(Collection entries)
___
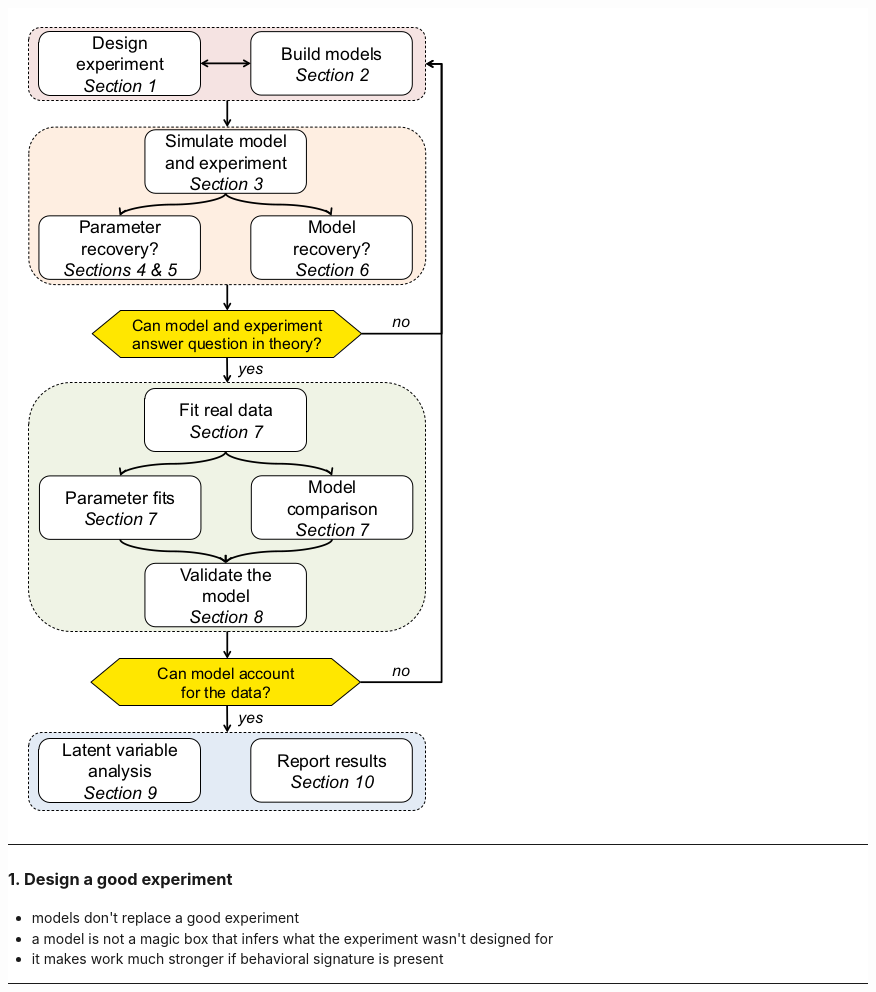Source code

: ![workflow](workflow.png)

---

### 1. Design a good experiment
 - models don't replace a good experiment
 - a model is not a magic box that infers what the experiment wasn't designed for
 - it makes work much stronger if behavioral signature is present

---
___
_Exercise description_: Rewrite the part of the listing that opens with the line containing "### 1. Design a good experiment" and continues through the end of the listing, putting "study" wherever "experiment" appears and keeping everything else unchanged.

_Solution_:
### 1. Design a good study
 - models don't replace a good study
 - a model is not a magic box that infers what the study wasn't designed for
 - it makes work much stronger if behavioral signature is present

---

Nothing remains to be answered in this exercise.